BRIEF: Can you arrange the lines from all the rows below as a Markdown table with the columns "No." and "Line", leaving out any blank lines?
Top of INFORMATION GIVEN
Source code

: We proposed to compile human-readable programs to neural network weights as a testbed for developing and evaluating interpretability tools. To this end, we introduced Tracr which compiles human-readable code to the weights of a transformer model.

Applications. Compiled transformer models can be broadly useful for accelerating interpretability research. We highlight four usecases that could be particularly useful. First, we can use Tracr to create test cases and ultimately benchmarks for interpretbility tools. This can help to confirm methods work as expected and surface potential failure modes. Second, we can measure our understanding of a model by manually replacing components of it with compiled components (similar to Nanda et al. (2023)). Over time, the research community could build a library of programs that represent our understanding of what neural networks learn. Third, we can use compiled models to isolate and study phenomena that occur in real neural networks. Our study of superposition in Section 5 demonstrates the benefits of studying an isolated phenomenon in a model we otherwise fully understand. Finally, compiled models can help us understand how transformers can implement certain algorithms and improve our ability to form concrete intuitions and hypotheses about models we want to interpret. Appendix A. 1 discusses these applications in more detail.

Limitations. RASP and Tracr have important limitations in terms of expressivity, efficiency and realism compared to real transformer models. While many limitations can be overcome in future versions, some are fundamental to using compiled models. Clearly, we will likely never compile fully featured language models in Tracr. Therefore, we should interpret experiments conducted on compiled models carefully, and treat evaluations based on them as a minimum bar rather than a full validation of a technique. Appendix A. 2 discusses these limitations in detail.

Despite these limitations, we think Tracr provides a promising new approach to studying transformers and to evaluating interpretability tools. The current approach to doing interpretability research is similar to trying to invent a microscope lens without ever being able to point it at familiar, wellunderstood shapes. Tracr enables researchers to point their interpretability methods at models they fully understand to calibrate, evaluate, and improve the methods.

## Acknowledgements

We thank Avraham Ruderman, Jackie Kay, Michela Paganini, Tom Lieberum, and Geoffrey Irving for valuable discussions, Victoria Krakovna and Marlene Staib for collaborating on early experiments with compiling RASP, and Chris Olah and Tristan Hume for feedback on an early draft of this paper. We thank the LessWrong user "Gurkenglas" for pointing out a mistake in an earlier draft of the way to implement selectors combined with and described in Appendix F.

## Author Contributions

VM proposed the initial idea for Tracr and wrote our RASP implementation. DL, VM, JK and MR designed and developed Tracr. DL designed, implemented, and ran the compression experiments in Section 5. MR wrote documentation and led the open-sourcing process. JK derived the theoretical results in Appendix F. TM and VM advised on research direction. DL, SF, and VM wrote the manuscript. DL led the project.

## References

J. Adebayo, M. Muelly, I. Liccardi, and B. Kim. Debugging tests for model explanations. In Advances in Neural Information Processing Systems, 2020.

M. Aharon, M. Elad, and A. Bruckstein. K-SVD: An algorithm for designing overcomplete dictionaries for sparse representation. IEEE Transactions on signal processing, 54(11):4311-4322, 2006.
Bottom of INFORMATION GIVEN
TASK ANSWER:
| No. | Line |
|---|---|
| 1 | Source code |
| 2 | : We proposed to compile human-readable programs to neural network weights as a testbed for developing and evaluating interpretability tools. To this end, we introduced Tracr which compiles human-readable code to the weights of a transformer model. |
| 3 | Applications. Compiled transformer models can be broadly useful for accelerating interpretability research. We highlight four usecases that could be particularly useful. First, we can use Tracr to create test cases and ultimately benchmarks for interpretbility tools. This can help to confirm methods work as expected and surface potential failure modes. Second, we can measure our understanding of a model by manually replacing components of it with compiled components (similar to Nanda et al. (2023)). Over time, the research community could build a library of programs that represent our understanding of what neural networks learn. Third, we can use compiled models to isolate and study phenomena that occur in real neural networks. Our study of superposition in Section 5 demonstrates the benefits of studying an isolated phenomenon in a model we otherwise fully understand. Finally, compiled models can help us understand how transformers can implement certain algorithms and improve our ability to form concrete intuitions and hypotheses about models we want to interpret. Appendix A. 1 discusses these applications in more detail. |
| 4 | Limitations. RASP and Tracr have important limitations in terms of expressivity, efficiency and realism compared to real transformer models. While many limitations can be overcome in future versions, some are fundamental to using compiled models. Clearly, we will likely never compile fully featured language models in Tracr. Therefore, we should interpret experiments conducted on compiled models carefully, and treat evaluations based on them as a minimum bar rather than a full validation of a technique. Appendix A. 2 discusses these limitations in detail. |
| 5 | Despite these limitations, we think Tracr provides a promising new approach to studying transformers and to evaluating interpretability tools. The current approach to doing interpretability research is similar to trying to invent a microscope lens without ever being able to point it at familiar, wellunderstood shapes. Tracr enables researchers to point their interpretability methods at models they fully understand to calibrate, evaluate, and improve the methods. |
| 6 | ## Acknowledgements |
| 7 | We thank Avraham Ruderman, Jackie Kay, Michela Paganini, Tom Lieberum, and Geoffrey Irving for valuable discussions, Victoria Krakovna and Marlene Staib for collaborating on early experiments with compiling RASP, and Chris Olah and Tristan Hume for feedback on an early draft of this paper. We thank the LessWrong user "Gurkenglas" for pointing out a mistake in an earlier draft of the way to implement selectors combined with and described in Appendix F. |
| 8 | ## Author Contributions |
| 9 | VM proposed the initial idea for Tracr and wrote our RASP implementation. DL, VM, JK and MR designed and developed Tracr. DL designed, implemented, and ran the compression experiments in Section 5. MR wrote documentation and led the open-sourcing process. JK derived the theoretical results in Appendix F. TM and VM advised on research direction. DL, SF, and VM wrote the manuscript. DL led the project. |
| 10 | ## References |
| 11 | J. Adebayo, M. Muelly, I. Liccardi, and B. Kim. Debugging tests for model explanations. In Advances in Neural Information Processing Systems, 2020. |
| 12 | M. Aharon, M. Elad, and A. Bruckstein. K-SVD: An algorithm for designing overcomplete dictionaries for sparse representation. IEEE Transactions on signal processing, 54(11):4311-4322, 2006. |